Mali piyasalarda riskten kaçış
İsrail’in İran’a yönelik askeri operasyonu jeopolitik risk algısında sert bozulmaya sebebiyet verirken, küresel mali piyasalara kuvvetli bir satış baskısının hâkim olduğunu görüyoruz. Riskten kaçınma isteğine (risk-off) paralel hisse senetlerindeki sert satışlar görülürken, petrol ve altın fiyatları da sıçradı. ABD borsalarının vadeli işlemlerinde bu sabah Nasdaq ve S&P500 %2 gerilerken, kobi endeksi Russell 2000 %3 düştü. Asya piyasaları da hâliyle yeni günü sert satışların gölgesinde tamamlıyor. Japonya’nın gösterge endeksi Nikkei %1,4, Güney Kore’de Kospi endeksi ise %1,2 geriledi.
Petrol ve altında güçlü yukarı hamle
Brent cinsi ham petrolün varil fiyatı %10’un üzerinde artış kaydederek 78 dolar seviyesine yükselirken, altının ons fiyatı 3,440 dolar seviyesine gelerek son bir ayın en yükseğini test etti. İsviçre frangı ve Japon yeni gibi güvenli liman para birimleri değer kazanırken, Trump’ın politikalarından beslenen veya doların değer kaybından nemalanan EUR ise, dün gün içinde 1,1630 seviyesini görerek neredeyse son 3,5 yılın zirvesini test etmesi ardından bu sabah 1,1530 seviyesine geri çekildi.
Trump’ın yeni tarife tehditleri de havayı bozuyor
Dün bültenimizde de belirttiğimiz üzere, İran endişesinin yarattığı jeopolitik risklere, Trump’ın yeniden tarife kartlarına sarılmasının da eklenmesi ile küresel piyasalar limoni bir seyir izledi.
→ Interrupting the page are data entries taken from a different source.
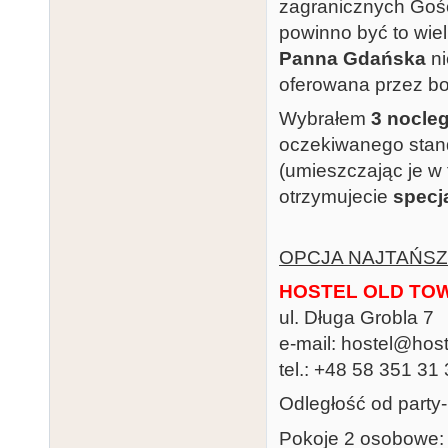
zagranicznych Gośc
powinno być to wie
Panna Gdańska
ni
oferowana przez boo
Wybrałem
3 nocle
oczekiwanego stan
(umieszczając je w
otrzymujecie
specj
OPCJA NAJTAŃSZ
HOSTEL OLD TO
ul. Długa Grobla 7
e-mail: hostel@host
tel.: +48 58 351 31
Odległość od party
Pokoje 2 osobowe: 4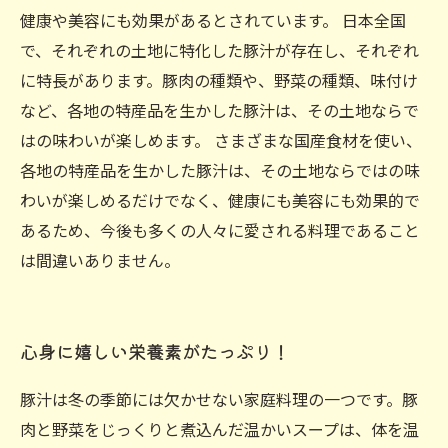
健康や美容にも効果があるとされています。 日本全国
で、それぞれの土地に特化した豚汁が存在し、それぞれ
に特長があります。豚肉の種類や、野菜の種類、味付け
など、各地の特産品を生かした豚汁は、その土地ならで
はの味わいが楽しめます。 さまざまな国産食材を使い、
各地の特産品を生かした豚汁は、その土地ならではの味
わいが楽しめるだけでなく、健康にも美容にも効果的で
あるため、今後も多くの人々に愛される料理であること
は間違いありません。
心身に嬉しい栄養素がたっぷり！
豚汁は冬の季節には欠かせない家庭料理の一つです。豚
肉と野菜をじっくりと煮込んだ温かいスープは、体を温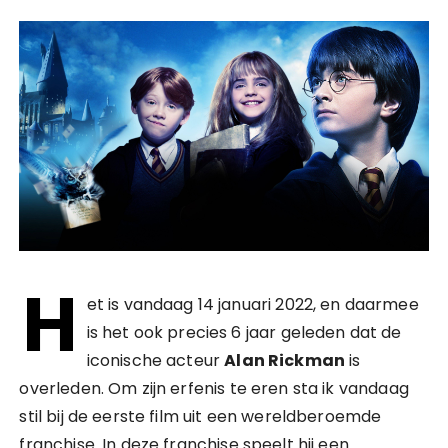
H
et is vandaag 14 januari 2022, en daarmee
is het ook precies 6 jaar geleden dat de
iconische acteur
Alan Rickman
is
overleden. Om zijn erfenis te eren sta ik vandaag
stil bij de eerste film uit een wereldberoemde
franchise. In deze franchise speelt hij een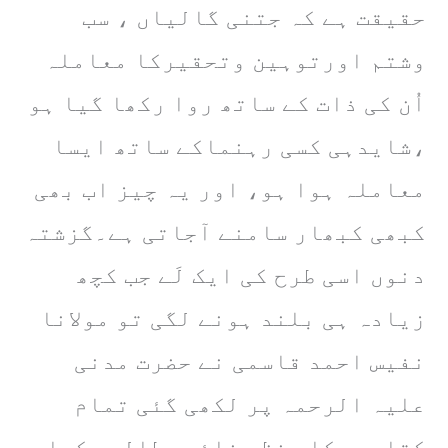
حقیقت ہے کہ جتنی گالیاں ، سب
وشتم اورتوہین وتحقیرکا معاملہ
اُن کی ذات کے ساتھ روا رکھا گیا ہو
،شایدہی کسی رہنماکے ساتھ ایسا
معاملہ ہوا ہو، اور یہ چیز اب بھی
کبھی کبھار سامنے آجاتی ہے۔گزشتہ
دنوں اسی طرح کی ایک لَے جب کچھ
زیادہ ہی بلند ہونے لگی تو مولانا
نفیس احمد قاسمی نے حضرت مدنی
علیہ الرحمہ پر لکھی گئی تمام
کتابوں کا بنظر غائر مطالعہ کیا ،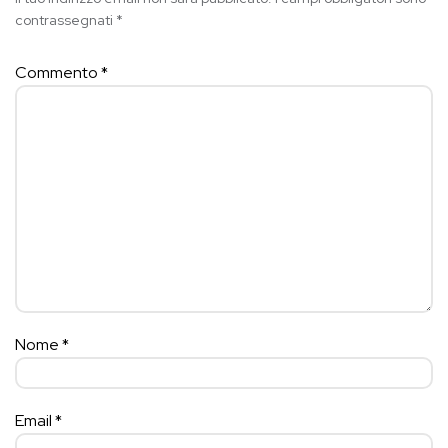
contrassegnati
*
Commento
*
Nome
*
Email
*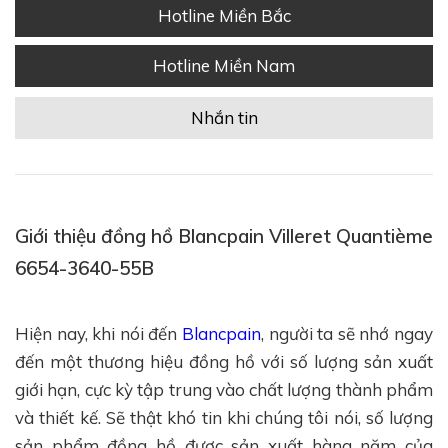
Hotline Miền Bắc
Hotline Miền Nam
Nhắn tin
Giới thiệu đồng hồ Blancpain Villeret Quantième
6654-3640-55B
Hiện nay, khi nói đến
Blancpain
, người ta sẽ nhớ ngay
đến một thương hiệu đồng hồ với số lượng sản xuất
giới hạn, cực kỳ tập trung vào chất lượng thành phẩm
và thiết kế. Sẽ thật khó tin khi chúng tôi nói, số lượng
sản phẩm đồng hồ được sản xuất hàng năm của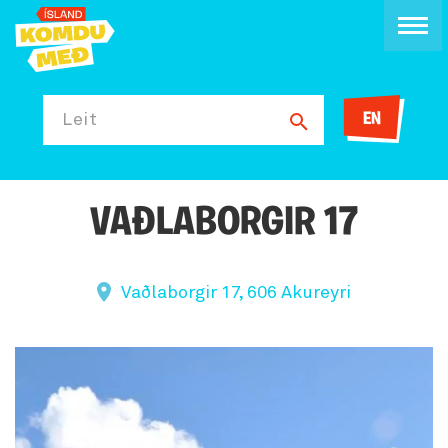
EN
Leit
VAÐLABORGIR 17
Vaðlaborgir 17, 606 Akureyri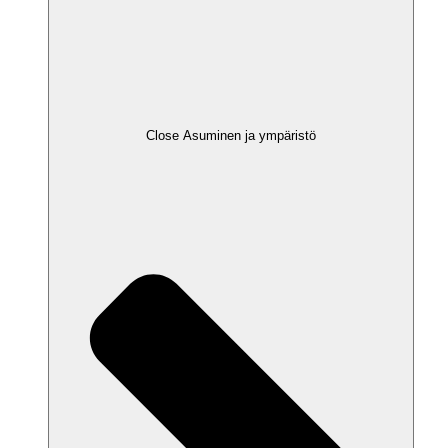
Close Asuminen ja ympäristö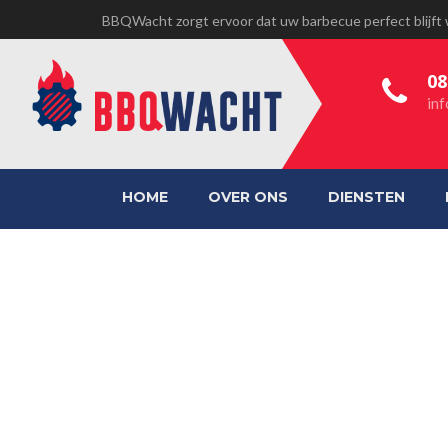
BBQWacht zorgt ervoor dat uw barbecue perfect blijft
08
in
HOME
OVER ONS
DIENSTEN
ARROW-UP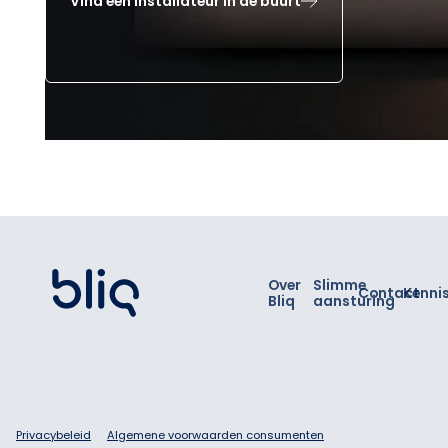
Vind een installateur in de buurt
Footer
Over
Slimme
Contact
Kenni
Bliq
aansturing
Privacybeleid
Algemene voorwaarden consumenten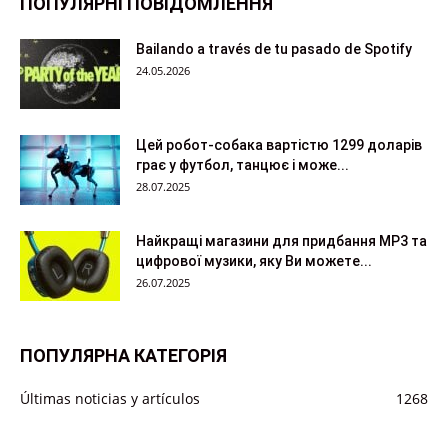
ПОПУЛЯРНІ ПОВІДОМЛЕННЯ
Bailando a través de tu pasado de Spotify
24.05.2026
Цей робот-собака вартістю 1299 доларів
грає у футбол, танцює і може...
28.07.2025
Найкращі магазини для придбання MP3 та
цифрової музики, яку Ви можете...
26.07.2025
ПОПУЛЯРНА КАТЕГОРІЯ
Últimas noticias y artículos
1268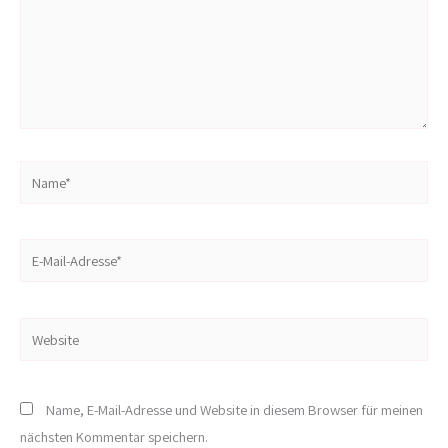
Name*
E-
Mail-
Adresse*
Website
Name, E-Mail-Adresse und Website in diesem Browser für meinen
nächsten Kommentar speichern.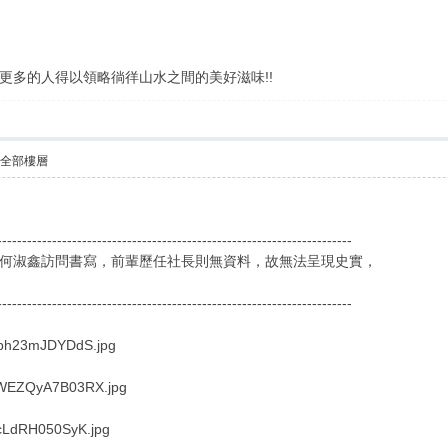
更多的人得以領略徜徉山水之間的美好滋味!!
示全部樓層
-----------------------------------------------------------------------
何淑鑫訪問書寫，前輩歷任社長則無資料，故無法呈現史實，
-----------------------------------------------------------------------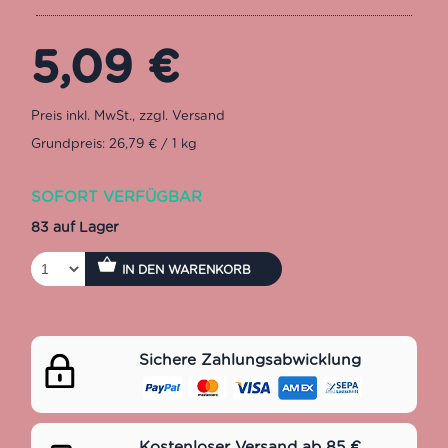
5,09
€
Grundpreis: 26,79 € / 1 kg
SOFORT VERFÜGBAR
83 auf Lager
IN DEN WARENKORB
Sichere Zahlungsabwicklung
Kostenloser Versand ab 85 €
Trump’ın FED Başkanı Powell’a baskı yapmaya devam ederek faiz indirimi talep etmesi, hatta ABD’den gelen işsizlik başvurularının sekiz ayın zirvesinde kalması ve üretici fiyatlarındaki yavaşlama da faiz indirim beklentilerini öne çekti.
Hindistan’ın Ahmedabad kentinden Londra Gatwick Havaalanına gitmek üzere havalanan Air India uçağı, kalkıştan saniyeler sonra düştü. Uçakta 230 yolcu ve 12 mürettebat bulunuyordu. Kazadan tek kişi kurtuldu. Uçak, BJ Tıp Koleji asistan doktorlarının kaldığı bir yurda çarptı. Kaza öğle yemeği saatine denk geldiği için bina doluydu. Uçağın düşüş nedeni henüz netleşmezken, pilotun son anda yardım çağrısı yaptığı bildirildi. Bu kaza, 2011’de hizmete giren ve şimdiye dek ciddi bir kazaya karışmamış olan Boeing 787-8 Dreamliner serisinin ilk ölümcül olayı oldu. Güvenliğiyle öne çıkan bu modelin düşmesi, Boeing hisselerinde sert değer kaybına yol açtı.
Türk mali piyasaları da dün cereyan eden gelişmelerin neticesinde keyifsiz bir seyir izledi.
Jeopolitik risklerin tırmanması ve petrol fiyatlarında yaşanan yükselişin net enerji ithalatçısı olan Türkiye’nin enflasyon ve cari açıkla mücadelesine zarar vereceği beklentisi ile USDTRY kuru yönünü yukarıya çevirerek bu sabah 39,4250 seviyesine yükseldi. BİST100 endeksi teknik seviyelerde zorlanınca günü %1,7 düşüşle tamamlarken, bankacılık hisseleri %2,1 geriledi. İki yıl vadeli gösterge tahvilin bileşik faizi %43 seviyesine hafif de olsa yükselirken, CDS risk primi beş baz puan yükselişle 297 seviyesine geldi. Özellikle, petrol fiyatlarının yarattığı avantajı kaybetmeye başlamamız canımızı sıktı!
Hazır Türkiye’den söz etmişken, TCMB’nin net yabancı para pozisyonu 11 Haziran valörlü işlemlerde 24,8 milyar dolar seviyesine yükseldi. Siyasi iklimin değiştiği 19 Mart tarihinde bu rakam 59 milyar dolar, 28 Nisan tarihinde ise 7,6 milyar dolar olduğunu hatırlatalım. TCMB’nin dün de 100 milyar TL büyüklüğünde haftalık repo ihalesi açması sonucu Ağırlıklı Ortalama Fonlama Maliyeti (AOFM) %46,11’e, TLREF faizi ise %48,54’e doğru gevşedi.